At that level, and given the level of required reporting and investor notice, I wonder if it will be worth it to too many people to attempt crowd funding in this manner. But again, I am thinking in terms of the investing prospectus one receives. Presumably, there will be less information to provide to investors in the case of crowdfunding efforts.
Trent Dykes at The Venture Alley provides the details of the House bill. I was particularly interested to see what sort of protections an investor had against fraud.
Not that it isn’t enough motivation to defraud, but you can only raise $1 million annually using the exemption provided by the bill ($2 million if you provide audited financial statements.) In addition to providing warnings of risks to potential investors and sending a collection of information and reporting to the S.E.C., one protection people will have is that the money will be held in escrow by a third party until 60% of the target amount has been raised. Presumably, if the amount has not be raised by the target deadline, additional arrangements must be made to retain it. There are also provisions that ensure the people handling the offering and cash management are qualified to some degree. People with a history as a “bad actor” as determined by the S.E.C. will be prohibited from offering investment opportunities.

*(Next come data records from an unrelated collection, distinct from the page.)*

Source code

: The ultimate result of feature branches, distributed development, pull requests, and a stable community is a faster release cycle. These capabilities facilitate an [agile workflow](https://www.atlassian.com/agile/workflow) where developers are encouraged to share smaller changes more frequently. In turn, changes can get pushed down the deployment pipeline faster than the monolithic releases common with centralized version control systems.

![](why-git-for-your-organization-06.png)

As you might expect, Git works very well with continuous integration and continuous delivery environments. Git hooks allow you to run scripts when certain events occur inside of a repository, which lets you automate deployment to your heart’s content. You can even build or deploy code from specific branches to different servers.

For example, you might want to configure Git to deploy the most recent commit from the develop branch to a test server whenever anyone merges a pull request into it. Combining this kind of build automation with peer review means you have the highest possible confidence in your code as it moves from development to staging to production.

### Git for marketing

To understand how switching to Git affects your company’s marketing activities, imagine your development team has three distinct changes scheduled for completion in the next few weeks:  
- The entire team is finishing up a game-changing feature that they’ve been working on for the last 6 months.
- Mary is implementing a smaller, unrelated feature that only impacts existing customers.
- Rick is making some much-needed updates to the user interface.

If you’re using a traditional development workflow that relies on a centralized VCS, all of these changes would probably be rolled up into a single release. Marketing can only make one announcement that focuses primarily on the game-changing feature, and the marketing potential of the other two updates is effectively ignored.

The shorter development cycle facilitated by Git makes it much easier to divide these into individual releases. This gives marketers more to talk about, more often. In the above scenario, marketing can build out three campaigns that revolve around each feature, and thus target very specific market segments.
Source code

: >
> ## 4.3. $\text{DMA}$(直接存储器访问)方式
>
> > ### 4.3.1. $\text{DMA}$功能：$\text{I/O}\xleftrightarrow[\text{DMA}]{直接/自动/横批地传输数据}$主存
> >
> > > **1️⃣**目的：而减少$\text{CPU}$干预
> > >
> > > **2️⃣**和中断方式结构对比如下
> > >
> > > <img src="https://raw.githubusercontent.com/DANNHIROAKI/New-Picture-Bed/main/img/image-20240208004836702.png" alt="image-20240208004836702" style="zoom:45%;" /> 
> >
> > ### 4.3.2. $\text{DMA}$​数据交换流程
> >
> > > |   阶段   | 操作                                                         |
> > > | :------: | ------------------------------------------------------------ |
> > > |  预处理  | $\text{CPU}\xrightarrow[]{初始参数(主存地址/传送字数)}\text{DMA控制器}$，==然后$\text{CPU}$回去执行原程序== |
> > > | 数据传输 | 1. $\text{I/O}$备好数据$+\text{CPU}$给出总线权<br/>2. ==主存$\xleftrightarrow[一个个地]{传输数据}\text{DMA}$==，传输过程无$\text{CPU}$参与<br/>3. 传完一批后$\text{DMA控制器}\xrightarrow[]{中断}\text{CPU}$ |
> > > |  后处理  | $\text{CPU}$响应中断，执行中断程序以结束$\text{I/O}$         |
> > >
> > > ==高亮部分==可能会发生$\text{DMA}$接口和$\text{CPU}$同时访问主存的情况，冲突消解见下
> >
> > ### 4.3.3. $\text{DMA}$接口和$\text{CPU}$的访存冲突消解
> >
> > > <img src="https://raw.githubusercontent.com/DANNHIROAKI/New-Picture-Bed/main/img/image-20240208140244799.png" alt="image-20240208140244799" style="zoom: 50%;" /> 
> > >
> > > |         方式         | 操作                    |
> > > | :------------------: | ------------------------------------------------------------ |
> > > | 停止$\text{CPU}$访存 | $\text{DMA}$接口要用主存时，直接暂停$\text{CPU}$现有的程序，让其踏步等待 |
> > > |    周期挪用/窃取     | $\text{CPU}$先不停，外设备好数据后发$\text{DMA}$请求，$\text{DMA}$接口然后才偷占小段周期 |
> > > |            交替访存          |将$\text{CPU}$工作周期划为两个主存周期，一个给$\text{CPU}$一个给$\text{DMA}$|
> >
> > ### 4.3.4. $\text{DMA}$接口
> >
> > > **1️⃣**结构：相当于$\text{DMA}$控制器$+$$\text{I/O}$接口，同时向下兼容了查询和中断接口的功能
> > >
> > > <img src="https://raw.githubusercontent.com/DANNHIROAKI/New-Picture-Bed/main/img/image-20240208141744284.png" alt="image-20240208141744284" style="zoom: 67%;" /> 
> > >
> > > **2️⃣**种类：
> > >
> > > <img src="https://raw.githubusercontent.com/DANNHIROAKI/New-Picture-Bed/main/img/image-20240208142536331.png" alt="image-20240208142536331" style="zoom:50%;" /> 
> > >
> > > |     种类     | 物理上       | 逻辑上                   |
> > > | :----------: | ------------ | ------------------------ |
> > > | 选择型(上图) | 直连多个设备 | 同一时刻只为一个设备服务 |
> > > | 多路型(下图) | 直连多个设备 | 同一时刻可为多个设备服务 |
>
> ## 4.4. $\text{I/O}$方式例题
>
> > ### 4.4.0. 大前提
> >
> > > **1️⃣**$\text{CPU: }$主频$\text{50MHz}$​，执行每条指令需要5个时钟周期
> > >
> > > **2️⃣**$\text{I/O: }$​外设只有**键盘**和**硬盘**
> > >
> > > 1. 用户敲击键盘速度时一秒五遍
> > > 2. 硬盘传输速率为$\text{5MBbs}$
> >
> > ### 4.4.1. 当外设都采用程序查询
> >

As I am not an expert in investing law, I don’t know how vulnerable these arrangements are to fraud. Presumably, moreso then your typical investment opportunity. Individuals will just have less of their personal fortunes exposed to the fraud.
For some people in the arts, this might offer a viable alternative to the non-profit model. I imagine the return on investment might manifest as a hybrid of traditional donor benefits and cash. Providing preferential treatment to encourage people to remain emotionally invested in the organization in addition to paying out cash dividends will probably help keep them financially invested in the company.
Hopefully the limitation on the investing level will insulate arts companies from demands to operate themselves to maximize investor return. Even if the cap is set at $10,000, people aren’t going to be getting immense returns enriching their bank accounts (at least not for a few years). Who knows, perhaps a company will realize so much success thanks to this, they will grow to the point the will be subject to regular S.E.C. investment rules.
Now that this form of investment looks to pass the hurdle of legislation, how long before the arts community will pass the mental hurdle of considering anyone who uses it to finance their operations as selling out their purity and ideals?